| Exercise instructions |
1) Name the kinds of people that, according to the interview about the Onyx rebrand, the company now represents more broadly than it did in the beginning.
2) Reproduce the passage of the interview about the Onyx rebrand starting with "c.: Wow, you’ve" and going on through "needed and welcomed.".

--- Text Enclosed Below ---

Andrea + John: There were a lot of motivations behind the rebrand. It’s been ten years since our original branding- since our founding as a company.
c.: Wow, you’ve been around for a decade. Congratulations!
We’ve grown a ton since then and have matured as a brand. We represent a much broader representation of people- coffee producers, roasters, baristas- than we did in the beginning. Over the years, we’ve grown to have a much stronger point of view on what we want Onyx to be, to look, to feel, and to represent. Like many in Specialty Coffee, we are constantly fighting to justify well produced, well cultivated coffees. Packaging allows us to be both artistic and represent the feeling and attitude behind our coffees- to create expectation and value in the consumers mind that coffee can indeed be very, very special.
c: I think putting special in specialty can’t be underrated. While we, the greater coffee community and consumer, enjoy specialty coffee, the thought to also present it as such is needed and welcomed.

--- End of Enclosed Text ---
--- The data Enclosed Below ---

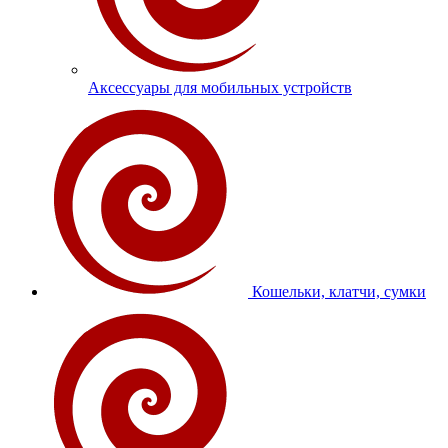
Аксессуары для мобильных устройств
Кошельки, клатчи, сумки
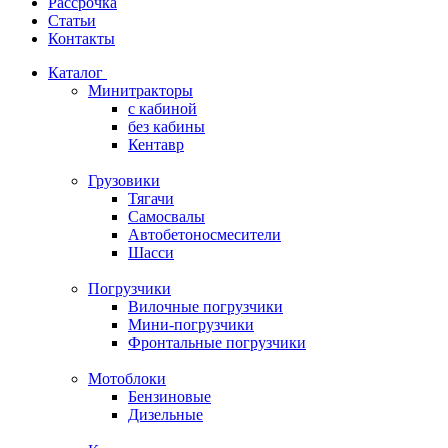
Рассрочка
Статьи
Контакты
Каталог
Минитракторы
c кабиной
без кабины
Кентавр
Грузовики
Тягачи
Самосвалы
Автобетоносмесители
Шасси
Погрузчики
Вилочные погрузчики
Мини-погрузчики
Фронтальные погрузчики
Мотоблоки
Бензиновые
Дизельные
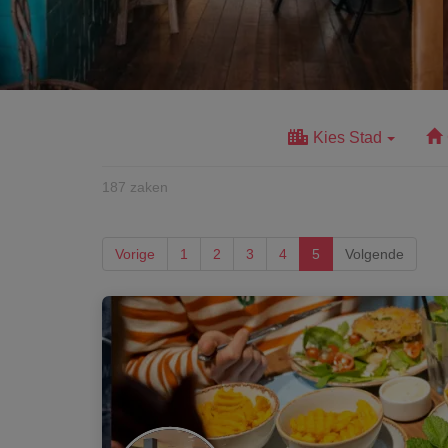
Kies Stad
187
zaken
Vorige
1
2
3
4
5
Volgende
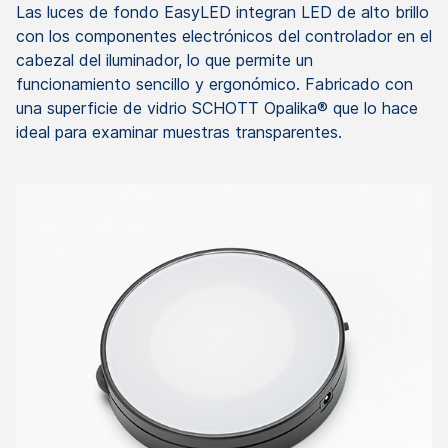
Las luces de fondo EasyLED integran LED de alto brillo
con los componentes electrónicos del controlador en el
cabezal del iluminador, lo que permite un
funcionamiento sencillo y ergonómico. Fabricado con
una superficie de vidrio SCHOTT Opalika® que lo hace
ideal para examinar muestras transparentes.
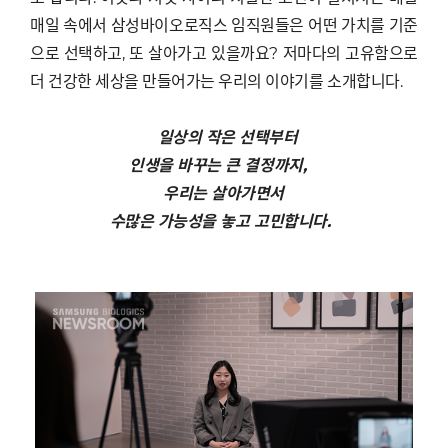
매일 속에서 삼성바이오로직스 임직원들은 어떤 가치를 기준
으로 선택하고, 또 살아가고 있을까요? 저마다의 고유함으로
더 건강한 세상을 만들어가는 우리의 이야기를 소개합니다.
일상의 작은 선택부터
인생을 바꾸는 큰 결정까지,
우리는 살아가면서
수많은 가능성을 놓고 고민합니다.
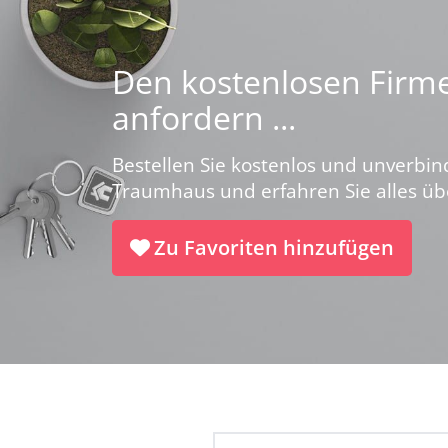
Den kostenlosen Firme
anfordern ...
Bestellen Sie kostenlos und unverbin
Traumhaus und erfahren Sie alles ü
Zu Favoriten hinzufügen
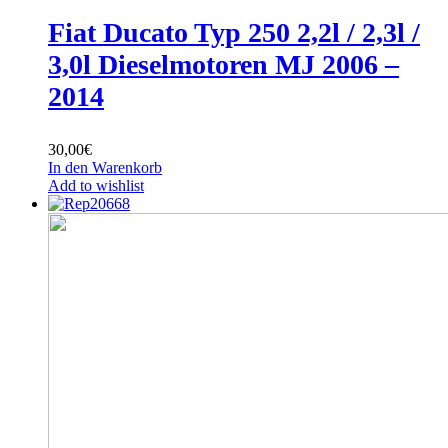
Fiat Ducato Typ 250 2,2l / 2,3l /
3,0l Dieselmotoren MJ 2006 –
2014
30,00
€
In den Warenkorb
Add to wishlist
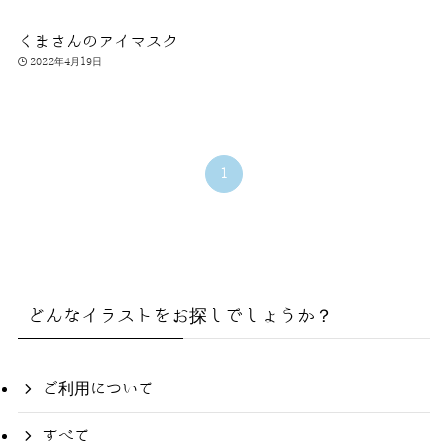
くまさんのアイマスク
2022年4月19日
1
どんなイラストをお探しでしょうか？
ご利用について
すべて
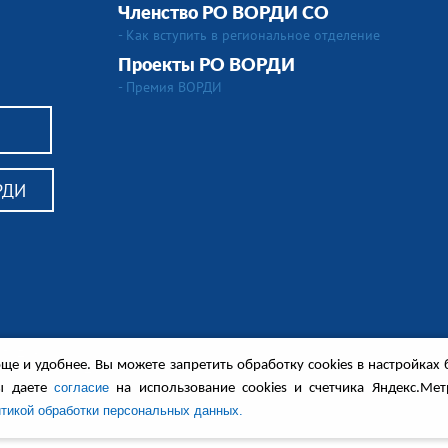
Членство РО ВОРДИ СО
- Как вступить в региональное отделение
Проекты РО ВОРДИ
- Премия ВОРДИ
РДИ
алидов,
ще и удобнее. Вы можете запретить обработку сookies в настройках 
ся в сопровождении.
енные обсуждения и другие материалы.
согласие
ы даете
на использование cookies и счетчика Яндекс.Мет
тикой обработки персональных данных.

--- End of Enclosed The data ---

| Responses to the tasks |
1)
- Coffee producers
- Roasters
- Baristas

2)
c.: Wow, you’ve been around for a decade. Congratulations!
We’ve grown a ton since then and have matured as a brand. We represent a much broader representation of people- coffee producers, roasters, baristas- than we did in the beginning. Over the years, we’ve grown to have a much stronger point of view on what we want Onyx to be, to look, to feel, and to represent. Like many in Specialty Coffee, we are constantly fighting to justify well produced, well cultivated coffees. Packaging allows us to be both artistic and represent the feeling and attitude behind our coffees- to create expectation and value in the consumers mind that coffee can indeed be very, very special.
c: I think putting special in specialty can’t be underrated. While we, the greater coffee community and consumer, enjoy specialty coffee, the thought to also present it as such is needed and welcomed.